Religious beliefs — discrimination or dogma?

Religious beliefs — discrimination or dogma? August 16, 2015

I was born in Kentucky.
At the time of my birth, in 1967, it was illegal in Kentucky, and throughout the south, for black people to marry white people.

Miscegenation laws, some of them more than 150 years old, prohibited some people from having equal access to the legal privileges of marriage that others enjoyed.
Those laws were struck down June 12, 1967, with the Supreme Court decision of Loving v. Virginia. (A movie about the Loving’s story is currently being filmed in Virginia. It will be released next year.)
As recently as 2009, a Justice of the Peace in Louisiana refused to marry an interracial couple.
The opposition was vocal. Gov. Bobby Jindal said

“the state judiciary committee should review the incident in which Keith Bardwell, justice of the peace for Tangipahoa Parish’s 8th Ward, refused to issue a marriage license to Beth Humphrey, 30, and her boyfriend, Terence McKay, 32, both of Hammond.
“This is a clear violation of constitutional rights and federal and state law. … Disciplinary action should be taken immediately — including the revoking of his license,” the Republican governor said.

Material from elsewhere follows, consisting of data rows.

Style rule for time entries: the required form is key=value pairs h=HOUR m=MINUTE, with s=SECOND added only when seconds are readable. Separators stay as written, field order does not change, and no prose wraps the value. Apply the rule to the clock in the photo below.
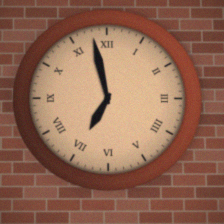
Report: h=6 m=58
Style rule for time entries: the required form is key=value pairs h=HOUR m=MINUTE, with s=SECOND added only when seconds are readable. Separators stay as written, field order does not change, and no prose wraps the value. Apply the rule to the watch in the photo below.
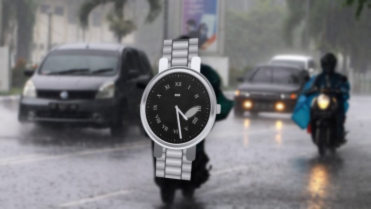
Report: h=4 m=28
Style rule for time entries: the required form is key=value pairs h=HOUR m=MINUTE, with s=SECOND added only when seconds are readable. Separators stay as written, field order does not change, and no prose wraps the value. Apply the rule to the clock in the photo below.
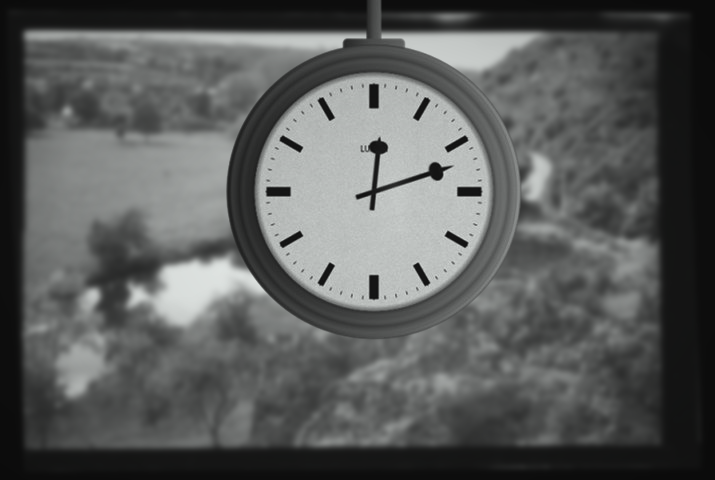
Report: h=12 m=12
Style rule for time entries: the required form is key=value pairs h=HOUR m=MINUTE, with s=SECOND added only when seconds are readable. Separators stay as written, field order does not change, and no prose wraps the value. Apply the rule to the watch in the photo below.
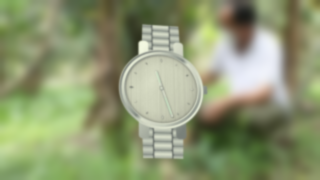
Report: h=11 m=27
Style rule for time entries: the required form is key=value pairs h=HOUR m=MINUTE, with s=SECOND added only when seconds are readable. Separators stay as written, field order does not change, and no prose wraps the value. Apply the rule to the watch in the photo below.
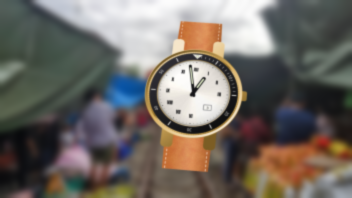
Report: h=12 m=58
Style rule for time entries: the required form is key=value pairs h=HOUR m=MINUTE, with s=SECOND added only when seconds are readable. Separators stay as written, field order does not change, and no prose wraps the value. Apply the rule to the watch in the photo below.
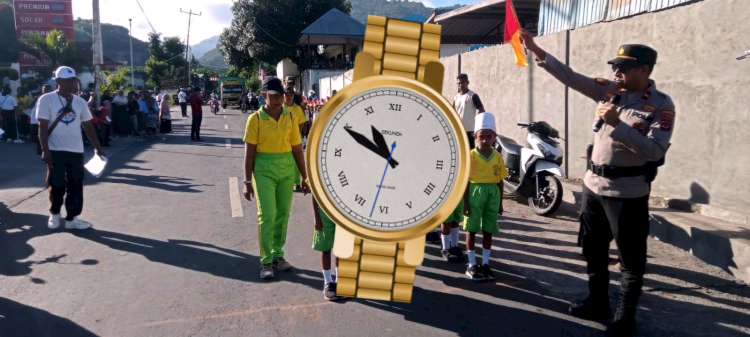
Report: h=10 m=49 s=32
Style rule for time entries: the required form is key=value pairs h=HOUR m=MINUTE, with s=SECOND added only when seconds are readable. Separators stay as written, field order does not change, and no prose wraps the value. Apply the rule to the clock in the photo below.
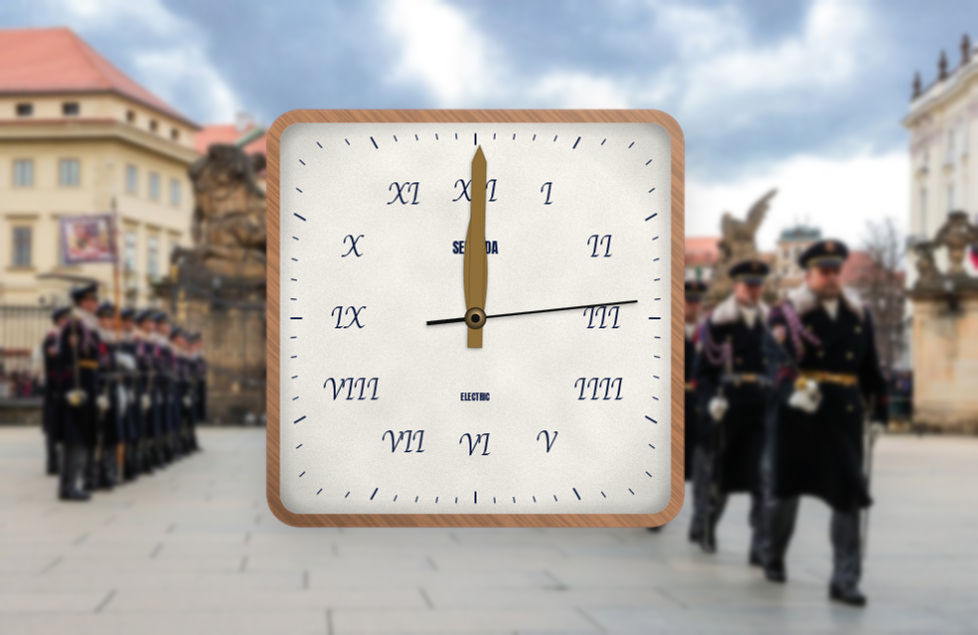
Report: h=12 m=0 s=14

In a sickeningly twisted irony, or perhaps simply twisted morality, today Gov. Jindal opposes same sex marriage and supports a Constitutional amendment banning it.
The Supreme Court says discrimination is wrong, year after year. And year after year people still demand the right to discriminate, whether it’s against blacks, or women, or gays.
Kentucky’s Rowan County Clerk Kim Davis refuses to do her job and issue marriage licenses because she thinks she’s taking a stand for her religious beliefs.

Clerk turns away same-sex couple after federal judge orders her to issue marriage licenses

“Kim Davis is resolute in vindicating her rights,” said her attorney, Roger Gannam, senior litigation counsel at Liberty Counsel, a religious advocacy group. “Fundamentally, we disagree with this order because the government should never be able to compel a person to violate their sincerely held religious beliefs.”

But religious freedom is like every other freedom – your freedom ends where someone else’s freedom begins.
The freedom she thinks she’s protecting isn’t her freedom to express her religion, she’s free to do that anywhere but in her public office. The freedom she’s protecting is her freedom to discriminate.
There is no difference between discriminating against a black man and a gay man – It’s still discrimination.
If your religion calls for you to discriminate, and evidently Kim Davis’ understanding of Christianity means she needs to discriminate, then your religion isn’t a religion, it’s a dogma.
Kim Davis may sincerely think she’s doing what her faith demands as she discriminates in her public office. But her version of Christianity is as though she’s looking at a photo of a turkey hotdog, and thinking she’s eating Thanksgiving dinner.
She may think she’s behaving like a Christian, but in reality, she’s worshiping a dogma and calling it God.